Stored data entries:
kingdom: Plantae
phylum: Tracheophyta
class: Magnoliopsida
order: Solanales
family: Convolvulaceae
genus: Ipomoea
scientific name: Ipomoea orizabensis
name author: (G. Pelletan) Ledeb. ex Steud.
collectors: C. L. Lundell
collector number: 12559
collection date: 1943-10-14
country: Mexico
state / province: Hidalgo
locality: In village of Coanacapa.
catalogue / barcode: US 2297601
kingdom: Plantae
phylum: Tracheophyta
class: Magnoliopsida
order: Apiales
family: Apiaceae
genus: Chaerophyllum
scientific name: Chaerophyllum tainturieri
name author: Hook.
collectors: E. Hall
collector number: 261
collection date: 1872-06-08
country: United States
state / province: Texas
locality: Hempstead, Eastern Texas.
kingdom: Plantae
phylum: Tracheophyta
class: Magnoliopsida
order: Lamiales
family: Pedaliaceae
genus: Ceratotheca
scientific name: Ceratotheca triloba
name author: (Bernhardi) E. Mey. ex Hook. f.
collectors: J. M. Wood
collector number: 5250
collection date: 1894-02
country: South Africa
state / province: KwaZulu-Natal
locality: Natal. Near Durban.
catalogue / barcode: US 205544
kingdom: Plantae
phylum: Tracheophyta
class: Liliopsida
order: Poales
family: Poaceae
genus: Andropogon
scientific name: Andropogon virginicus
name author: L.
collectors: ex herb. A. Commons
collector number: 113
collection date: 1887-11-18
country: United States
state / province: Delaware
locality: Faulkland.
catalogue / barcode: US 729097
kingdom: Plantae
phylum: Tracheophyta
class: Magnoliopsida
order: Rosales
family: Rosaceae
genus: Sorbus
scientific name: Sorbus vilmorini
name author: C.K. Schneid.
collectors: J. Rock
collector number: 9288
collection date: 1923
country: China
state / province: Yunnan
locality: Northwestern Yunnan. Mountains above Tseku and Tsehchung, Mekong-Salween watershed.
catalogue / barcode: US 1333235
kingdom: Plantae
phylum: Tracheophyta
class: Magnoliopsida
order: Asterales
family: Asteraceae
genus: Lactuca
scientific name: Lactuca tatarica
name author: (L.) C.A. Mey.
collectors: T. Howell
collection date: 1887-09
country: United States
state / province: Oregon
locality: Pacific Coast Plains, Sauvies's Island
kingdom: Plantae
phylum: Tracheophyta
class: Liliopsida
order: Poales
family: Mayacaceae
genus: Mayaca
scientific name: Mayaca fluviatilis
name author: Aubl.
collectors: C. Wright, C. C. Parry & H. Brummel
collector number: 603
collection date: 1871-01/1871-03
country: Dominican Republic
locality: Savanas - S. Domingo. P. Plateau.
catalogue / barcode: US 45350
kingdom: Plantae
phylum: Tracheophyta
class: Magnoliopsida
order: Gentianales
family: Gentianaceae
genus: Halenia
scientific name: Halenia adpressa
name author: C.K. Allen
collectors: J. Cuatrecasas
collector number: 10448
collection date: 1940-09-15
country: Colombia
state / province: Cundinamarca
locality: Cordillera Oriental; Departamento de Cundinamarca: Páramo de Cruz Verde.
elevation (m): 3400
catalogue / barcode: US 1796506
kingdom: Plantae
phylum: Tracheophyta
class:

* **What is required**
Starting at the line that contains "elevation (m): 3400" and ending with the final line of the records, reproduce each line unchanged.

* **Result for this task**
elevation (m): 3400
catalogue / barcode: US 1796506
kingdom: Plantae
phylum: Tracheophyta
class:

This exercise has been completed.